* Work request *
Every line from the start of the listing below through the line that contains "[trocar imagem]" is to be reproduced word for word.

* Input data *

----

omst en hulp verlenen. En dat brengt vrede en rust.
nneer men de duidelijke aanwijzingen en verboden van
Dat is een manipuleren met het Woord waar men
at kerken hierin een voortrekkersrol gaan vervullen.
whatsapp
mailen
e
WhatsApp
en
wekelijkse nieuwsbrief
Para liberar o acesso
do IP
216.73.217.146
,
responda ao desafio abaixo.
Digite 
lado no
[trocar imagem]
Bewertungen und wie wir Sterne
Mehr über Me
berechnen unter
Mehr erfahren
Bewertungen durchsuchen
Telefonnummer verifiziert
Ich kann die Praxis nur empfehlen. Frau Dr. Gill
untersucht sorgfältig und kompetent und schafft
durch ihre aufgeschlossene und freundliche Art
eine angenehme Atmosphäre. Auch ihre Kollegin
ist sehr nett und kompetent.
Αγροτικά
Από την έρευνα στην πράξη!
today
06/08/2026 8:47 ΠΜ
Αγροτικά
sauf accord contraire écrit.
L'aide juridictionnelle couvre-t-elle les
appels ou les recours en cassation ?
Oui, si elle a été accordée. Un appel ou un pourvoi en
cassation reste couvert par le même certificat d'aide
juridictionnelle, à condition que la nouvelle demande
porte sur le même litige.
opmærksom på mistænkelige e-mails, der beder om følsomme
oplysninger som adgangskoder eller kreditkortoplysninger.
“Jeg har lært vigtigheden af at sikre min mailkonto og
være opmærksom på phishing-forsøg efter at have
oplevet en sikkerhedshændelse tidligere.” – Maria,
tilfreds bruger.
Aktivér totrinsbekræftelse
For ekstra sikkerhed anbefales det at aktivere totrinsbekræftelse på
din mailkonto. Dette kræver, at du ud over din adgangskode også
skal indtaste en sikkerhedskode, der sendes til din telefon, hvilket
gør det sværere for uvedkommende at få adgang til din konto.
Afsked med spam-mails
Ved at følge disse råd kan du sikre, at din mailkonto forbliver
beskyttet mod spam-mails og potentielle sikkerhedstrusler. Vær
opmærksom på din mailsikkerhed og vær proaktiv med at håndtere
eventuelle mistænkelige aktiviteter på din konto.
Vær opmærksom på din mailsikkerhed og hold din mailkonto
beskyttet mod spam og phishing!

----

* Solution to the problem *
omst en hulp verlenen. En dat brengt vrede en rust.
nneer men de duidelijke aanwijzingen en verboden van
Dat is een manipuleren met het Woord waar men
at kerken hierin een voortrekkersrol gaan vervullen.
whatsapp
mailen
e
WhatsApp
en
wekelijkse nieuwsbrief
Para liberar o acesso
do IP
216.73.217.146
,
responda ao desafio abaixo.
Digite 
lado no
[trocar imagem]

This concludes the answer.